KDD2025

SwitchTop-k: Scaling Top-k Compression on Programmable Switches

Yijun Li, Jiawei Huang, Jingling Liu, Zhaoyi Li, Wanchun Jiang, Jianxin Wang

摘要

Distributed deep learning has been widely deployed in data centers to provide various services such as image classification and speech recognition. To reduce the training time, Top-k compression has become one of the most popular solutions used to shrink the data volume of gradients. Nevertheless, we observe that existing Top-k compression solutions are inefficient when used for large-scale distributed training due to gradient build-up, missing of Top-k gradients, and high compression overhead at the end hosts. To address these problems, we propose SwitchTop-k, which improves the accuracy of selecting Top-k values while ensuring a high compression rate and zero compression overhead.
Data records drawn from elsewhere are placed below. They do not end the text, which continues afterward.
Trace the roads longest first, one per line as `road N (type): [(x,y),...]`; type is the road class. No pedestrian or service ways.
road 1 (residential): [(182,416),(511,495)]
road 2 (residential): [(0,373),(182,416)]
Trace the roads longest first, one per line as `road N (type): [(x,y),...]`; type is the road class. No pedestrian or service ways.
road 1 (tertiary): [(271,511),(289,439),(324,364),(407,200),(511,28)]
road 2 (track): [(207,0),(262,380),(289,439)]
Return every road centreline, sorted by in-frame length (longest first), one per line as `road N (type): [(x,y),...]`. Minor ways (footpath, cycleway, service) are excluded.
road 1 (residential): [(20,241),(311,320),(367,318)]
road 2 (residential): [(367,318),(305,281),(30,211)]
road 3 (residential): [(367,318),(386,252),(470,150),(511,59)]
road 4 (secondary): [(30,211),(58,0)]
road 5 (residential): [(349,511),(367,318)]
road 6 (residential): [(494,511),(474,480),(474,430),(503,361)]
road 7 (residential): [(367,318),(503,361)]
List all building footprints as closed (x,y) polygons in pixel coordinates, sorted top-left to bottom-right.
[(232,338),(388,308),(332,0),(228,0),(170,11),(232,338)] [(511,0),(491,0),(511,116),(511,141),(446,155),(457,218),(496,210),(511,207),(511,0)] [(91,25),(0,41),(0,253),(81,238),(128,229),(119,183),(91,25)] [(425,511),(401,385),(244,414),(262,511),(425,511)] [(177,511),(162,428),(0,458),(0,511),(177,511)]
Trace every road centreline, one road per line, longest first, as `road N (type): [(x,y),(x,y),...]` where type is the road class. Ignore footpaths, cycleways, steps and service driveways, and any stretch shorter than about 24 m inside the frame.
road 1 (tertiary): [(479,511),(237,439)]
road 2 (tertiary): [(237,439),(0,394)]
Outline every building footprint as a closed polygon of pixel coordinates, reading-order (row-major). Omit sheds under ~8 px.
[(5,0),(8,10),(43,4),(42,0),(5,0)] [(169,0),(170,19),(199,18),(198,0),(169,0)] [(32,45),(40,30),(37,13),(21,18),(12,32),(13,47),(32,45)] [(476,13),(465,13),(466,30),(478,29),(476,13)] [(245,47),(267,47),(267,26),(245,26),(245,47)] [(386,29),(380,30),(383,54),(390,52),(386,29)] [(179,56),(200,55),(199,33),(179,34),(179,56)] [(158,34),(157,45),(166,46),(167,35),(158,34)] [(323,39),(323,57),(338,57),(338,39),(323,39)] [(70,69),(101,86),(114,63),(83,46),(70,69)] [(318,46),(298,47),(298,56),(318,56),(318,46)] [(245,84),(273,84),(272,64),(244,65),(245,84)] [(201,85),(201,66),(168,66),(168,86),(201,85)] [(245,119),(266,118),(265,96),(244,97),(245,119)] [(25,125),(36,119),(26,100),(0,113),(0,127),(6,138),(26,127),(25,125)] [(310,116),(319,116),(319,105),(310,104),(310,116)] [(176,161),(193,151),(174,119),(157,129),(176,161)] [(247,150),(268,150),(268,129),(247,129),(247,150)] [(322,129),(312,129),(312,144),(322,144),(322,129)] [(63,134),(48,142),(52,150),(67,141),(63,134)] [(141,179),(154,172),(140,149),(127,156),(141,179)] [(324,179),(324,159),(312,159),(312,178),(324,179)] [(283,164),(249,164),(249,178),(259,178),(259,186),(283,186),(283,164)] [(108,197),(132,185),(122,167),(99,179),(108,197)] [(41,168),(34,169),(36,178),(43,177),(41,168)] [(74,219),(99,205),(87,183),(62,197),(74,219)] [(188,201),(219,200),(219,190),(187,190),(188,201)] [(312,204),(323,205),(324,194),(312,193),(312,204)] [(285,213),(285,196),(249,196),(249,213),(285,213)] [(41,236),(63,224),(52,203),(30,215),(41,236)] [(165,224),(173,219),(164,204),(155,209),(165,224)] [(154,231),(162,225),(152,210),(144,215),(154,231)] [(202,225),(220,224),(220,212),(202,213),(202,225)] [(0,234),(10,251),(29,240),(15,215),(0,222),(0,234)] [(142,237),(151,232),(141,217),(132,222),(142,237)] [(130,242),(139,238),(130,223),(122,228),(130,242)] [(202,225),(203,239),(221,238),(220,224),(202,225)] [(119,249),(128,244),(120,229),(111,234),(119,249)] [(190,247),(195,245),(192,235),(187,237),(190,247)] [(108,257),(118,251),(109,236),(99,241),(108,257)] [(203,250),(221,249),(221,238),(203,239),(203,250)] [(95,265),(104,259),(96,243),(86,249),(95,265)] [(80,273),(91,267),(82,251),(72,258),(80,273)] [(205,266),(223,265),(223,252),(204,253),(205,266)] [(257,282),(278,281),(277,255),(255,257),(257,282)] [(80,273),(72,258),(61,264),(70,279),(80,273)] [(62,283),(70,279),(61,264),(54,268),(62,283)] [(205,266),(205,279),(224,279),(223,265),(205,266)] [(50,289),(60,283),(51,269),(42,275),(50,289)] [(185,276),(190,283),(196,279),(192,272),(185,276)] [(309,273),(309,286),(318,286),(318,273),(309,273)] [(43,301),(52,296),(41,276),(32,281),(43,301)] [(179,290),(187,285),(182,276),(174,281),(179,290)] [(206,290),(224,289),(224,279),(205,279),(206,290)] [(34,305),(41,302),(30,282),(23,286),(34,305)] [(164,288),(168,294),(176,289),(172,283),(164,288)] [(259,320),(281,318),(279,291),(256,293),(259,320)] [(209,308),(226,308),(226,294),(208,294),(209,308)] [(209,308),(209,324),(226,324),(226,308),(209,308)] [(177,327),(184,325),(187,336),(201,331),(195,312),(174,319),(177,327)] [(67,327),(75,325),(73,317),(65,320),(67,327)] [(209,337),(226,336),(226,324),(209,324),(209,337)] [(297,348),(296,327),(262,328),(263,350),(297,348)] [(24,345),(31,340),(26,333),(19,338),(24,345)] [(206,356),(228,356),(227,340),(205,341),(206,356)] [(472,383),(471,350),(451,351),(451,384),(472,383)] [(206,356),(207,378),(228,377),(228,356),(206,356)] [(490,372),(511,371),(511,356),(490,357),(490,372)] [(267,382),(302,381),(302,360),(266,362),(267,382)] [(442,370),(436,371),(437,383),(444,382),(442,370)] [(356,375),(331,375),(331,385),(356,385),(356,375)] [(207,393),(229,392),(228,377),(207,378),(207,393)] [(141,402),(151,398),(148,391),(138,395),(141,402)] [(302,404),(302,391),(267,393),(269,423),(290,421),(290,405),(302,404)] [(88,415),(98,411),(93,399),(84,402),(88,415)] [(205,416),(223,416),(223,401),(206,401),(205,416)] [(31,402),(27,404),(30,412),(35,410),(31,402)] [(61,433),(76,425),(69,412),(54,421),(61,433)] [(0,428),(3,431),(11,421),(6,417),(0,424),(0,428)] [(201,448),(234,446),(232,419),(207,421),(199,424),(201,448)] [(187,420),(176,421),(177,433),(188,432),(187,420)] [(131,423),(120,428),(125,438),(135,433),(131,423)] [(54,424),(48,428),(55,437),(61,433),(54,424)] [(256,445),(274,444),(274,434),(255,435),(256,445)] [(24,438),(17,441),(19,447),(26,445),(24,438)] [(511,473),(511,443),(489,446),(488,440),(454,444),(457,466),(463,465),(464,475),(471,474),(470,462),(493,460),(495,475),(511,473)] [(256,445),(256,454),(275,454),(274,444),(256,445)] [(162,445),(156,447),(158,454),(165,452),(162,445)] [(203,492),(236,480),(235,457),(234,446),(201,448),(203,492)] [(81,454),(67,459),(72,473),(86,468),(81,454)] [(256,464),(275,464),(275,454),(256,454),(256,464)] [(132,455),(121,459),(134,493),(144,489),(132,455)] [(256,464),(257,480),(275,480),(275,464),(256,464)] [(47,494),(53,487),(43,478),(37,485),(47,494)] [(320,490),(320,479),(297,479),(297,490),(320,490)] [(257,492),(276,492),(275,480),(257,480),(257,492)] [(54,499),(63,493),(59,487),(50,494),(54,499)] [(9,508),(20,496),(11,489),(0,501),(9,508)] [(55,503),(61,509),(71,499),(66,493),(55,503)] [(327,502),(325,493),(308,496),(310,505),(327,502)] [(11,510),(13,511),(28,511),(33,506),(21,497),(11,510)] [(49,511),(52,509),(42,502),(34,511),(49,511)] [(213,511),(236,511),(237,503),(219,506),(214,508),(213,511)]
Specifically, SwitchTop-k offloads the Top-k compression from the end hosts to the programmable switches, thus alleviating the gradient build-up and compression overhead. Meanwhile, we propose a sketch-based solution to achieve high accuracy in selecting global Top-k gradients. We also co-design switch logic and end host logic to improve communication efficiency of uncompressed traffic. Finally, we implement SwitchTop-k on Intel Tofino switches and integrate it with Pytorch. The test results show that SwitchTop-k reduces iteration time by up to 91% compared with existing compression algorithms.